For those of you following we had our best month to date of service!
Service was at 99.998%, which relates to roughly 12 minutes of lost service per customer (our goal has been 99.9% availability which correlates to 1 hour per customer). We would have had our first 100% month if it wasn’t for one little slip-up on my part. We needed to add more memory to one of our servers and I configured it in one place but not the other (bad config mgmt on our part). So eventually that server max’d out as load grew and then did what most servers do when they are out of memory… it crashed.
As we’ve been growing there has been a huge focus shift over to network ops and areas like security, capacity management, infrastructure management, and so on. Operations is a far less discussed world in high-tech. If you think of development there are several competing ideas on how to do each area of development – coding, building, testing, etc. Agile, extreme, waterfall, RUP, DOORS – there is tons of energy put into maturing software development.

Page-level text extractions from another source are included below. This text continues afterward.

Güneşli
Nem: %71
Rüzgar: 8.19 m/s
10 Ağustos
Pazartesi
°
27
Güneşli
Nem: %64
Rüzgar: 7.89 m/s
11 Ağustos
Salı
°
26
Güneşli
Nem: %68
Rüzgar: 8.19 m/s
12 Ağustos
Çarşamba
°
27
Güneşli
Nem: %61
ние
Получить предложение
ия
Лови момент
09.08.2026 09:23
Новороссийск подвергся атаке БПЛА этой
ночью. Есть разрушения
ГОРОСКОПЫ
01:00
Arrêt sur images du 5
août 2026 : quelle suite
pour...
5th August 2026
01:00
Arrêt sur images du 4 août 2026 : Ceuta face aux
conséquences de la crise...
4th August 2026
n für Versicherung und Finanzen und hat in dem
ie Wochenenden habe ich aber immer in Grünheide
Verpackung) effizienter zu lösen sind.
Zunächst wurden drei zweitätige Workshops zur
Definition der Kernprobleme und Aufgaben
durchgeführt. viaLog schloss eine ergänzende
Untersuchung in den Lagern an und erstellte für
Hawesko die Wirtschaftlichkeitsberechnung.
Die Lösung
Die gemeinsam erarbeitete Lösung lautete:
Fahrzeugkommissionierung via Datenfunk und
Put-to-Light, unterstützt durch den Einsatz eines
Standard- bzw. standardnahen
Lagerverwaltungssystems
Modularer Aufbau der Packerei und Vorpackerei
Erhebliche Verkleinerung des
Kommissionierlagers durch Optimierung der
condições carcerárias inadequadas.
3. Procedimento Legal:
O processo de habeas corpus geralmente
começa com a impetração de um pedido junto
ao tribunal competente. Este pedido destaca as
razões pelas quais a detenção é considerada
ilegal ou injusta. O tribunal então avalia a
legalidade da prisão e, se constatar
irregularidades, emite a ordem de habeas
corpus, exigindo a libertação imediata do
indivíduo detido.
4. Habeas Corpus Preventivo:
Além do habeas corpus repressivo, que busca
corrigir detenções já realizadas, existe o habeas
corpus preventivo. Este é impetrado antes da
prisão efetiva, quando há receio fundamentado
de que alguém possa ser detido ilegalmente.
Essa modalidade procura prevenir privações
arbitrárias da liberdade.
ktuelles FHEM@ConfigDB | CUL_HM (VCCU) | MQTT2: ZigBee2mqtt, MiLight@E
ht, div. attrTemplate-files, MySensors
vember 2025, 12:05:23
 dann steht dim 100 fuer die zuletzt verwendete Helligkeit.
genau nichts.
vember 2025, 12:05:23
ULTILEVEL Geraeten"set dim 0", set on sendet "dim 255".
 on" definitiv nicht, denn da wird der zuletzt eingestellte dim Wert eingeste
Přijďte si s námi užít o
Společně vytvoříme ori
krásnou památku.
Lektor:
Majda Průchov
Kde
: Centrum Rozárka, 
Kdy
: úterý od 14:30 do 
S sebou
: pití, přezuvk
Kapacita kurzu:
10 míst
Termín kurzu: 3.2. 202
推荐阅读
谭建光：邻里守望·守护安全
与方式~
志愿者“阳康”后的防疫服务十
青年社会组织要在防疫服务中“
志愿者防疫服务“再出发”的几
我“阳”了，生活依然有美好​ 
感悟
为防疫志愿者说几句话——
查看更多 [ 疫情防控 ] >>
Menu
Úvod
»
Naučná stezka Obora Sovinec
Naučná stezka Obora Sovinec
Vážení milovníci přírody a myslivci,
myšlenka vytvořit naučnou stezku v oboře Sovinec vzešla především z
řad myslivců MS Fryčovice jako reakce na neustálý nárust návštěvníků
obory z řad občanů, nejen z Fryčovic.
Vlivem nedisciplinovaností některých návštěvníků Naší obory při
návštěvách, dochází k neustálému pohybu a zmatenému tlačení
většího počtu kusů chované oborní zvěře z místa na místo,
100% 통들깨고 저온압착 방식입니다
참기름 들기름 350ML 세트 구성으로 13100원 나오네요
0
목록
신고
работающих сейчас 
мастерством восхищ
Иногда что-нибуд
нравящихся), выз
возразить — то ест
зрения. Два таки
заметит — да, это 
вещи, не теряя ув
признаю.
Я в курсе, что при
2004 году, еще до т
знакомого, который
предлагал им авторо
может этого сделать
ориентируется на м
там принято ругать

Annoyingly there is far less discussion & idea generation in the world of operations – deployments, monitoring, system administration, auditing, capacity management, etc.
So, I’m going to try to engage the tech community in some spirited debate in this forgotten realm of the tech sphere over the next few months.









Maj | 06-Jul-09 at 10:58 am | Permalink
Coding sprints are great because everyone knows that programmers are not humans they’re machines and they don’t mind coding for 48 hours straight because their manager has a piece of paper that says this sprint should be done and the next one started tomorrow.